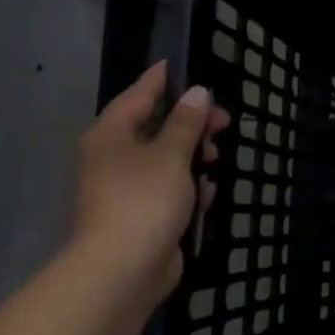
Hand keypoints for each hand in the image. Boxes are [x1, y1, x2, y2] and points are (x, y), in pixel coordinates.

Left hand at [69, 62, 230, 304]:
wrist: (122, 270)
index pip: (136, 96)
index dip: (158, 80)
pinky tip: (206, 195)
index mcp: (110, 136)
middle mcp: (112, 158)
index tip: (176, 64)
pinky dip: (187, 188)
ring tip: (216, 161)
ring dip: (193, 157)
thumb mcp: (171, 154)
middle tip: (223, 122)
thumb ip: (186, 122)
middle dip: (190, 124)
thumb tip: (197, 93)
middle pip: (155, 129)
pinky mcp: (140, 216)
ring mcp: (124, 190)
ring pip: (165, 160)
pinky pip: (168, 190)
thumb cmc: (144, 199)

▶ [Exercise brief]: Word for word and without any pictures, return all of the lines above.

▶ [Solution for this task]:
Hand keypoints for each hand in the image. Boxes are [x1, y1, x2, y2] and points are (x, y), in pixel coordinates.

Left hand at [69, 62, 230, 304]:
wrist: (122, 270)
index pip: (136, 96)
index dip: (158, 80)
pinky tip: (206, 195)
index mcp: (110, 136)
middle mcp: (112, 158)
index tip: (176, 64)
pinky dip: (187, 188)
ring tip: (216, 161)
ring dip: (193, 157)
thumb mcp: (171, 154)
middle tip: (223, 122)
thumb ip: (186, 122)
middle dip: (190, 124)
thumb tip: (197, 93)
middle pip: (155, 129)
pinky mcp: (140, 216)
ring mcp: (124, 190)
ring pip: (165, 160)
pinky pip: (168, 190)
thumb cmc: (144, 199)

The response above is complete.